What she saw was a shapeless gelatinous mess that looked mottled and grey in the light of the flashlight, streaked with veins and splotches of red-brown. Here and there, patches of hair clung to it like lichen.
And there was an eye.
Toshiko gasped and almost lost her footing on the stepladder.
The eye stared at her, a large black pupil in a fading blue iris. It had been a beautiful eye once. It was hard to imagine that it had once gazed from anything other than a beautiful face. Now it glinted in her torchlight, set in a mass of decomposing cellular matter.
Toshiko didn’t have the first idea what could have done this. She just thanked God that it didn’t seem to be around any more. It was time to get Owen. He was the medic; maybe he would have some clue as to what turned human beings into mush like that. She closed the hatch and put the ladder back where she had found it.

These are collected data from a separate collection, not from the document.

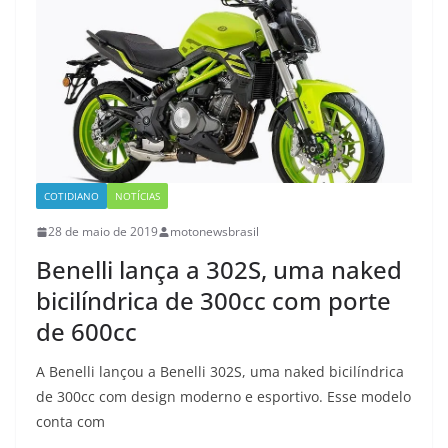
COTIDIANO
NOTÍCIAS
28 de maio de 2019
motonewsbrasil
Benelli lança a 302S, uma naked
bicilíndrica de 300cc com porte
de 600cc
A Benelli lançou a Benelli 302S, uma naked bicilíndrica
de 300cc com design moderno e esportivo. Esse modelo
conta com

She was almost at the elevator doors when Besnik Lucca stepped out of the darkness.
ELEVEN
Owen was angry with himself over what had happened with Toshiko. She was a good friend. When it came down to it she was in fact the only good-looking female he had ever been friends with that he hadn’t screwed.

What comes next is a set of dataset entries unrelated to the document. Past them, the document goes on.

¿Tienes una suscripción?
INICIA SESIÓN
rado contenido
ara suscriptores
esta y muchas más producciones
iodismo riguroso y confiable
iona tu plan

Maybe that was his problem. Owen had known for years that Toshiko wanted to go to bed with him, and for years he had taken an almost perverse delight in denying her. By the time he’d got over that he had actually started to feel too close to her – he hadn’t wanted to screw things up between them and almost inevitably that was what sex would have done. But things were different now with Toshiko, he knew.